*Instructions to follow*: Given the records below, would you repeat exactly the lines that begin at the one containing "middle tip: (925, 837)" and end at the one containing "ring pip: (1163, 851)", inclusive?

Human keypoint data

>>>>>

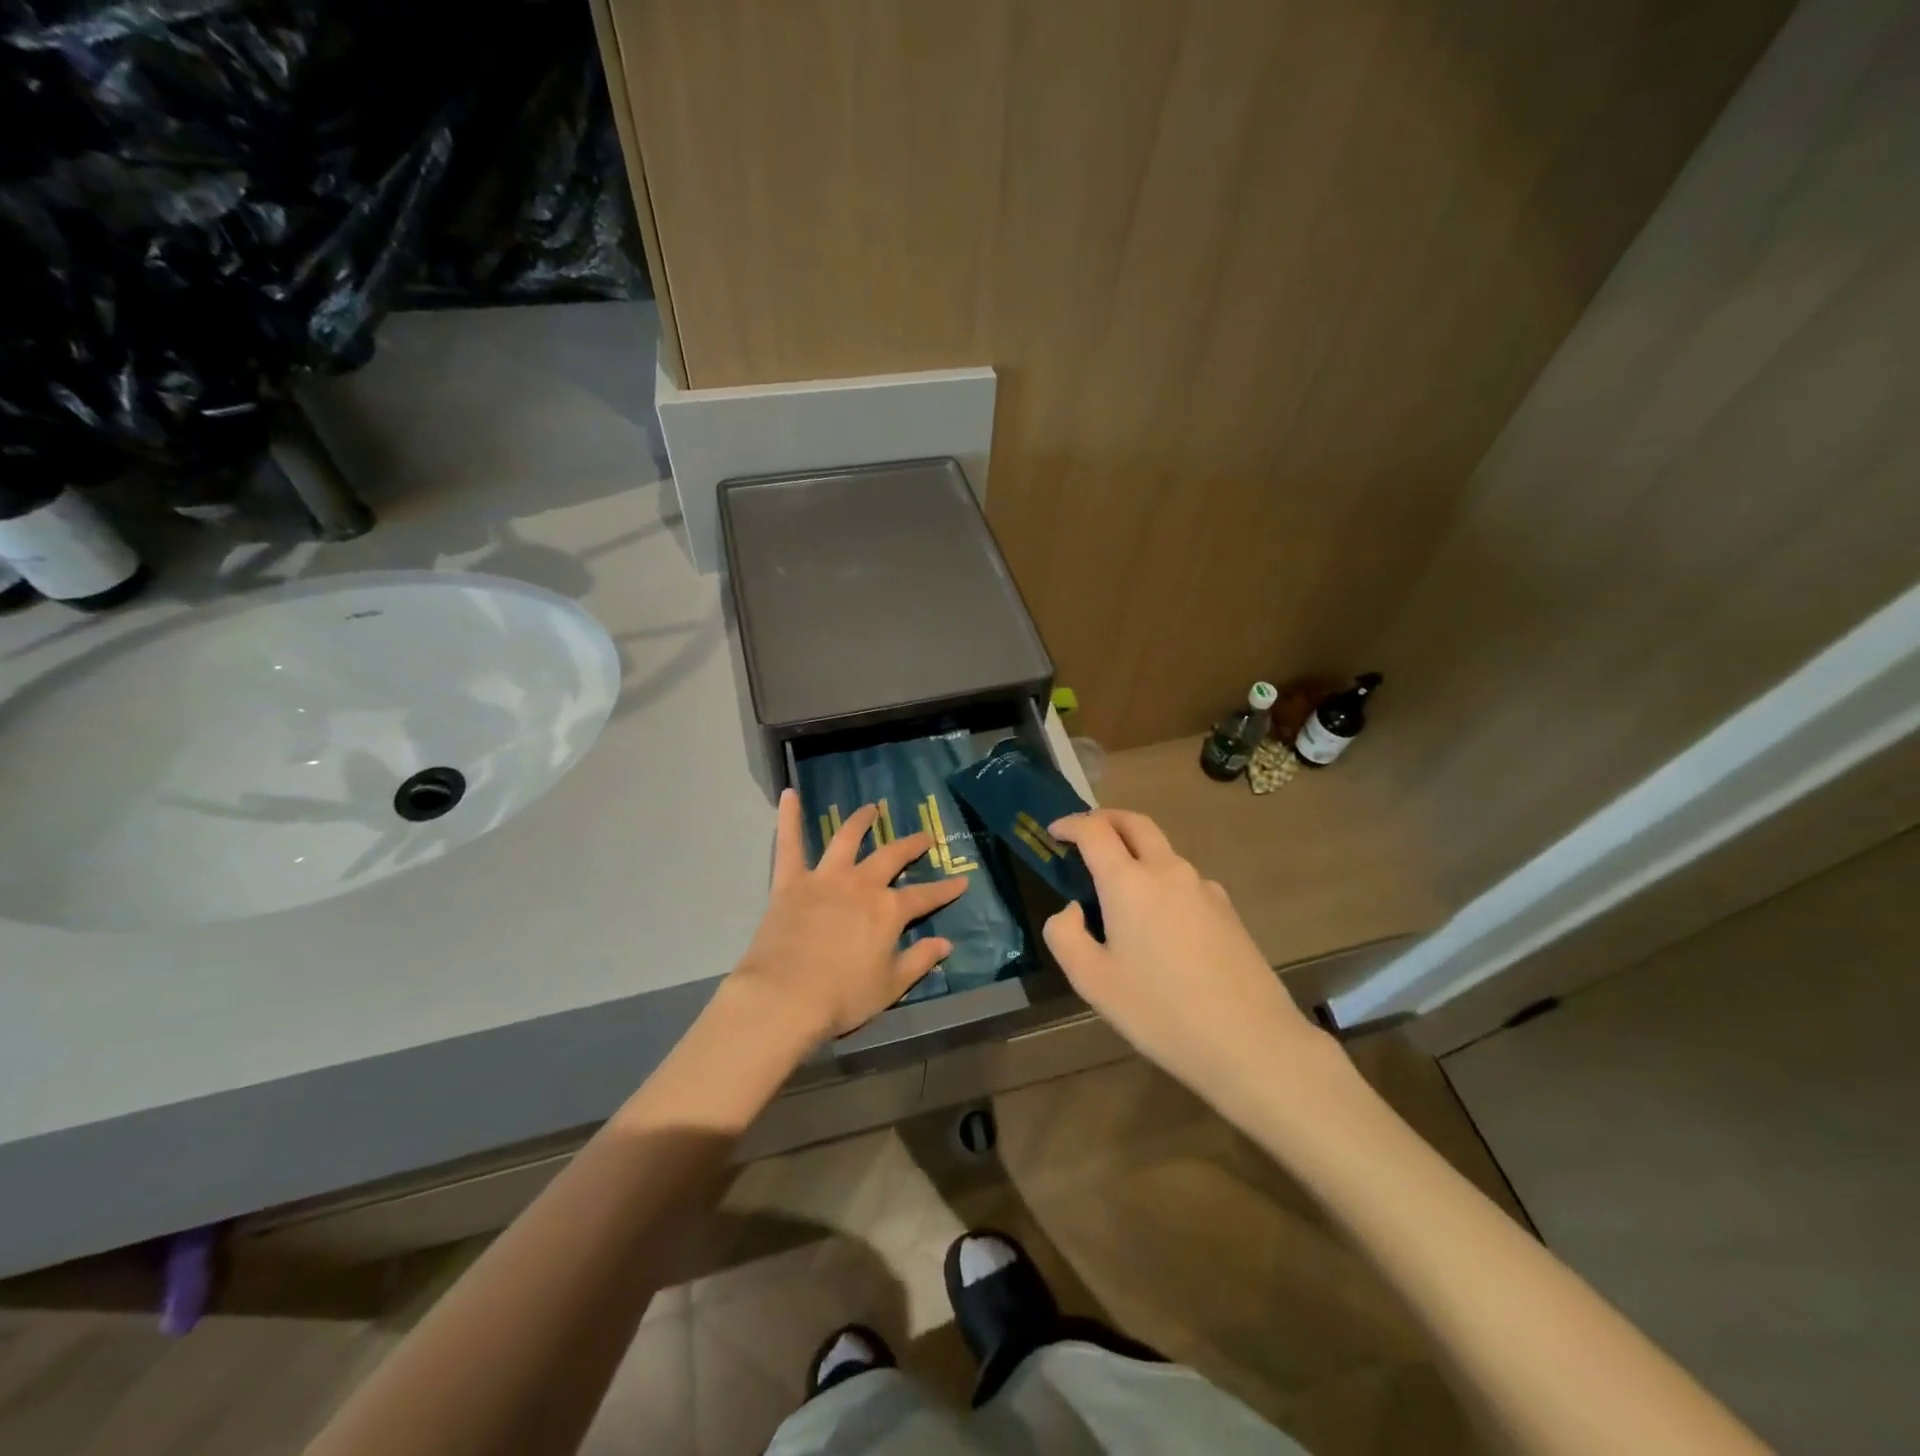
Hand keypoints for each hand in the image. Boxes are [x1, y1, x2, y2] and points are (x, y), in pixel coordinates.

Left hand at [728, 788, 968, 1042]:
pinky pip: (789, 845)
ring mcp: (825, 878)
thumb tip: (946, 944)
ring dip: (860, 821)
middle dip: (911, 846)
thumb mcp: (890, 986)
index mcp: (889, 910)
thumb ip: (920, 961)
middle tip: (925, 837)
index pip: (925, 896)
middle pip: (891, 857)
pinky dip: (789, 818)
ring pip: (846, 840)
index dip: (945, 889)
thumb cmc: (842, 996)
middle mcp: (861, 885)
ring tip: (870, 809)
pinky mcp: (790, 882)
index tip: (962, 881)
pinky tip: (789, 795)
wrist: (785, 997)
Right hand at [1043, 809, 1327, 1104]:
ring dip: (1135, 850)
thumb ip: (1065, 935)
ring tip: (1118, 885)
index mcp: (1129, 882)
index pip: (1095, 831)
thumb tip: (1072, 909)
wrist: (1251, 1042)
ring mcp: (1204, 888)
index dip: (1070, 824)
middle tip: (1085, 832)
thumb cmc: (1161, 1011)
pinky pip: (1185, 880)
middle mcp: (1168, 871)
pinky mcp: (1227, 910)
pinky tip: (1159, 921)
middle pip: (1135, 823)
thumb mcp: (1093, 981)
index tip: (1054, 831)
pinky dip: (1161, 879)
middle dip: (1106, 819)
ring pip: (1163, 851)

<<<<<
>>>>>

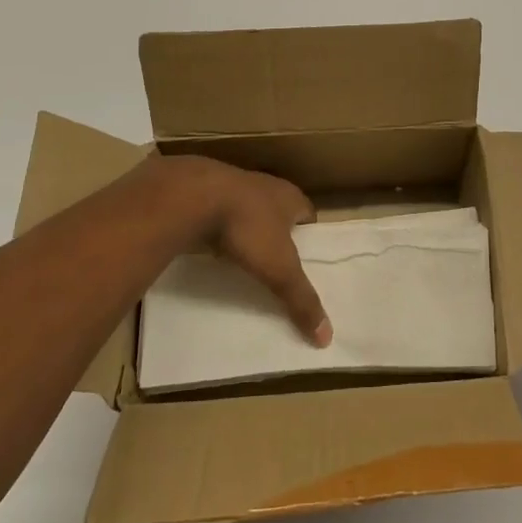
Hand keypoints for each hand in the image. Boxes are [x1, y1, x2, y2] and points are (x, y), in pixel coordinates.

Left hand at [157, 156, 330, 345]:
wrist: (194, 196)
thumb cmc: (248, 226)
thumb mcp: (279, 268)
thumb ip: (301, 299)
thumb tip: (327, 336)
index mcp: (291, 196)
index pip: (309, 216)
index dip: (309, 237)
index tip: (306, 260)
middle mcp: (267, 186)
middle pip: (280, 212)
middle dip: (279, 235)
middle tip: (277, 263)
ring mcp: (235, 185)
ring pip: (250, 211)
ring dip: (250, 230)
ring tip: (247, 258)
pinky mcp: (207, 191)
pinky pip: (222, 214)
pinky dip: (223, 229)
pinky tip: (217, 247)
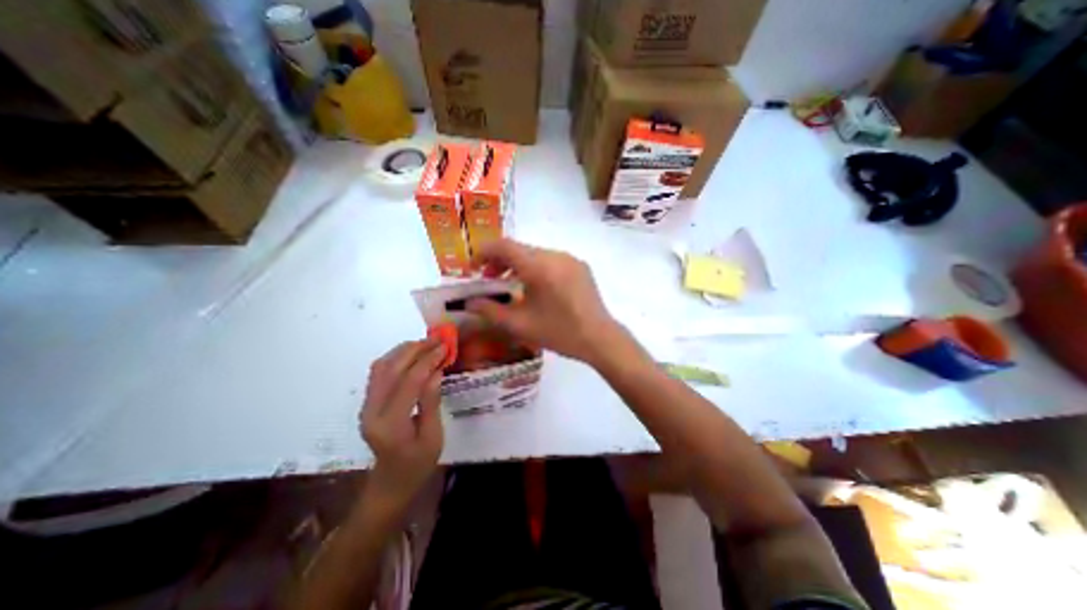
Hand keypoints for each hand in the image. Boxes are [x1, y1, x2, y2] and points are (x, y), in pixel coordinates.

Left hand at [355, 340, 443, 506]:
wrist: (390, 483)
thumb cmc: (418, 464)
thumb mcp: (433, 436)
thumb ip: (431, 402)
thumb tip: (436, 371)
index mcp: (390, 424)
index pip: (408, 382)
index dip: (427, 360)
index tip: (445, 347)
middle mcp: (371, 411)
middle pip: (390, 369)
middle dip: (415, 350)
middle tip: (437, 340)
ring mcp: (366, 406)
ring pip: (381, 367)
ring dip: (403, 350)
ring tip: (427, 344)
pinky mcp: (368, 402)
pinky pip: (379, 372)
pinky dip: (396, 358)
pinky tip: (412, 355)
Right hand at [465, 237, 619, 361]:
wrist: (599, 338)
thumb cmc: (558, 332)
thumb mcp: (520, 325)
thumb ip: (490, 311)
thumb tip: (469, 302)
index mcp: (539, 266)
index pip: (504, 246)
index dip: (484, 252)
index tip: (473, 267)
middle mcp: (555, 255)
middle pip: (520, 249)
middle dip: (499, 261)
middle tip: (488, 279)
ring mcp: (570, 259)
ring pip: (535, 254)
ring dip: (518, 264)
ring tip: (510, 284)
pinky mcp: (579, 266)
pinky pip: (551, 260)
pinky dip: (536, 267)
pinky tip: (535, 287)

<<<<<

*Answer*:
middle tip: (925, 837)
index pip: (925, 896)
middle pip: (891, 857)
pinky dip: (789, 818)
ring pip: (846, 840)
index dip: (945, 889)
thumb cmc: (842, 996)
middle mcp: (861, 885)
ring tip: (870, 809)
pinky mcp: (790, 882)
index tip: (962, 881)
pinky tip: (789, 795)
wrist: (785, 997)
Right hand at [1043, 809, 1327, 1104]:
ring dip: (1135, 850)
thumb ip: (1065, 935)
ring tip: (1118, 885)
index mcp: (1129, 882)
index pip: (1095, 831)
thumb tip: (1072, 909)
wrist: (1251, 1042)
ring mcp: (1204, 888)
index dip: (1070, 824)
middle tip: (1085, 832)
thumb cmc: (1161, 1011)
pinky pip: (1185, 880)
middle mcp: (1168, 871)
pinky mcp: (1227, 910)
pinky tip: (1159, 921)
middle pip: (1135, 823)
thumb mcp: (1093, 981)
index tip: (1054, 831)
pinky dip: (1161, 879)
middle dip: (1106, 819)
ring pip: (1163, 851)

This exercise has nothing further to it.